Present in region - Indigenous. Non endemic

Article: Cunningham, G.H. (1963). The Thelephoraceae of Australia and New Zealand. New Zealand Department of Scientific and Industrial Research, Bulletin 145: 359 p. Wellington:.
Description: Hymenophore resupinate, perennial, stratose, membranous, adherent, at first appearing as numerous small orbicular or linear colonies 2-10 mm across with free, fulvous, fibrillose margins, merging to form irregular areas to 10 x 5 cm; hymenial surface at first reddish-brown, becoming ferruginous or pallid umber, commonly coarsely and densely tuberculate, sometimes even when slightly velutinate, not creviced; margin fulvous, or concolorous, adherent, fibrillose. Context ferruginous, 0.25-4 mm thick, in annual plants composed of one or two rows of rather scanty setae arising near the hymenial surface, a broad layer of intertwined usually dendriform hyphae and a narrow, reddish-brown, compact cortex bearing dense, brief abhymenial hairs; when perennial stratose with 5-16 layers of setae with context hyphae between and parallel lines of darker colour; generative hyphae 2-2.5 µm diameter, walls 0.5-1 µm thick, golden brown, freely branched, with many short lateral branches, scantily septate. Setal layers 95-130 µm deep, of 5-16 zones with context tissue between; setae acicular, apices long-acuminate, some projecting to 70 µm, 70-130 x 8-12 µm, walls naked, reddish-brown, lumena narrow, expanded towards the bases. Hymenial layer a close palisade of basidia, paraphyses, and paraphysate hyphae. Basidia subclavate, 14-18 x 4.5-5 µm, bearing 2-4 spores; sterigmata slender, erect, to 5 µm long. Paraphyses subclavate, 6-12 x 4-4.5 µm. Paraphysate hyphae dendriform, projecting, brown. Spores suballantoid, apiculate, 4-5.5 x 3-3.5 µm, walls smooth, hyaline, 0.1 µm thick.

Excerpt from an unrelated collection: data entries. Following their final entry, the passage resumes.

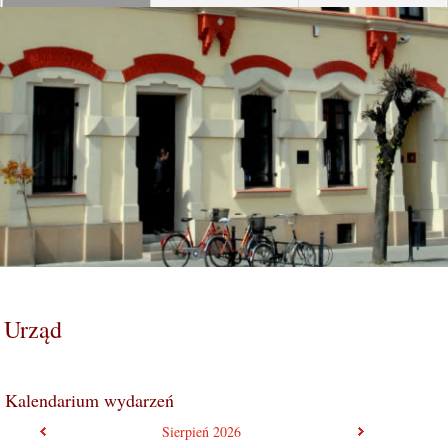
Urząd
Kalendarium wydarzeń
poprzedni miesiąc
następny mie
Sierpień
2026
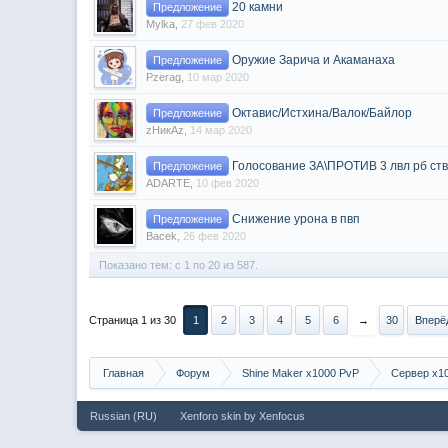
20 камни
Предложение
Mylka
,
27 фев 2020
Оружие Зарича и Акаманаха
Предложение
Pzerag
,
10 мар 2020
Октавис/Истхина/Валок/Байлор
Предложение
zНикАz
,
14 мар 2020
Голосование ЗА\ПРОТИВ 3 лвл рб ст
Предложение
ADARTE
,
10 фев 2020
Снижение урона в пвп
Предложение
Bacek
,
26 фев 2020
Показано тем: с 1 по 20 из 587.
Страница 1 из 30
1
2
3
4
5
6
→
30
Вперё
Главная
Форум
Shine Maker x1000 PvP
Сервер x1
Russian (RU)
Xenforo skin
by
Xenfocus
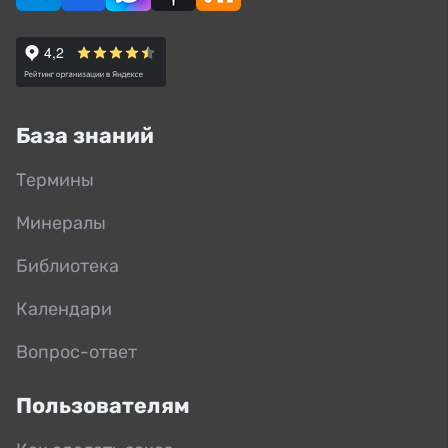
База знаний
Термины
Минералы
Библиотека
Календари
Вопрос-ответ
Пользователям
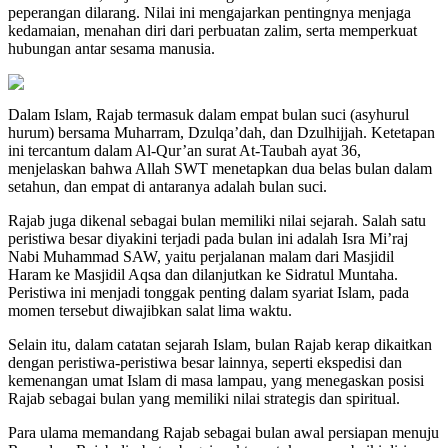
peperangan dilarang. Nilai ini mengajarkan pentingnya menjaga
kedamaian, menahan diri dari perbuatan zalim, serta memperkuat
hubungan antar sesama manusia.
Dalam Islam, Rajab termasuk dalam empat bulan suci (asyhurul
hurum) bersama Muharram, Dzulqa’dah, dan Dzulhijjah. Ketetapan
ini tercantum dalam Al-Qur’an surat At-Taubah ayat 36,
menjelaskan bahwa Allah SWT menetapkan dua belas bulan dalam
setahun, dan empat di antaranya adalah bulan suci.
Rajab juga dikenal sebagai bulan memiliki nilai sejarah. Salah satu
peristiwa besar diyakini terjadi pada bulan ini adalah Isra Mi’raj
Nabi Muhammad SAW, yaitu perjalanan malam dari Masjidil
Haram ke Masjidil Aqsa dan dilanjutkan ke Sidratul Muntaha.
Peristiwa ini menjadi tonggak penting dalam syariat Islam, pada
momen tersebut diwajibkan salat lima waktu.
Selain itu, dalam catatan sejarah Islam, bulan Rajab kerap dikaitkan
dengan peristiwa-peristiwa besar lainnya, seperti ekspedisi dan
kemenangan umat Islam di masa lampau, yang menegaskan posisi
Rajab sebagai bulan yang memiliki nilai strategis dan spiritual.
Para ulama memandang Rajab sebagai bulan awal persiapan menuju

Habitat: HABITAT: Bark or decorticated wood of dead branches and trunks associated with a pocket rot.

Distribution: DISTRIBUTION: Australia, Tasmania, New Zealand.

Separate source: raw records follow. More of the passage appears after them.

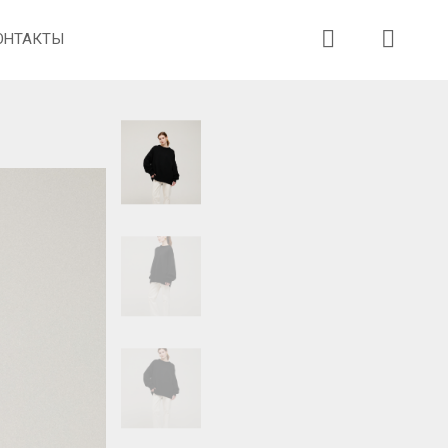
ОНТАКТЫ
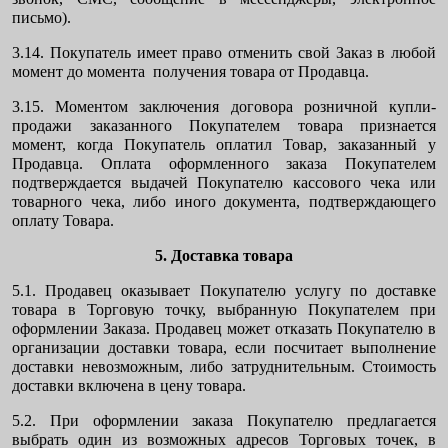
письмо).
3.14. Покупатель имеет право отменить свой Заказ в любой
момент до момента получения товара от Продавца.
3.15. Моментом заключения договора розничной купли-
продажи заказанного Покупателем товара признается
момент, когда Покупатель оплатил Товар, заказанный у
Продавца. Оплата оформленного заказа Покупателем
подтверждается выдачей Покупателю кассового чека или
товарного чека, либо иного документа, подтверждающего
оплату Товара.
5. Доставка товара
5.1. Продавец оказывает Покупателю услугу по доставке
товара в Торговую точку, выбранную Покупателем при
оформлении Заказа. Продавец может отказать Покупателю в
организации доставки товара, если посчитает выполнение
доставки невозможным, либо затруднительным. Стоимость
доставки включена в цену товара.
5.2. При оформлении заказа Покупателю предлагается
выбрать один из возможных адресов Торговых точек, в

Notes: H. tasmanica may be identified by the usually coarsely tuberculate, ferruginous hymenial surface, fulvous margin of young plants, long and narrow, reddish-brown setae usually arranged in strata, thick-walled narrow hyphae which are freely branched, brown dendriform paraphysate hyphae, and suballantoid spores. The hymenial surface of Australian collections is less tuberculate than those from New Zealand, but in other particulars they are almost identical. Setae are slightly longer in smooth forms, but show an appreciable range in length in all specimens. Spores are scantily produced and found only in specimens actively growing at the time of collecting. Figure 157 was drawn from a young plant showing only two setal layers; in thick specimens as many as 16 layers may develop to occupy the greater part of the context.
Massee's description of the type is faulty in several particulars; for setae are much shorter than he had described them, and spores are shorter and suballantoid. The type specimen was collected in Tasmania, as the type sheet shows, not New Zealand as he had recorded. H. vaginata differs in that setae are of different shape, larger, and usually enmeshed in hyphal sheaths; hyphae are not dendriform, paraphysate hyphae are simple, spores longer and of different shape. Both H. tasmanica and H. vaginata show a general resemblance to H. cinnamomea, since all three are stratose and composed of branched generative hyphae. They differ in possessing a deeply coloured cortex of intertwined and cemented hyphae.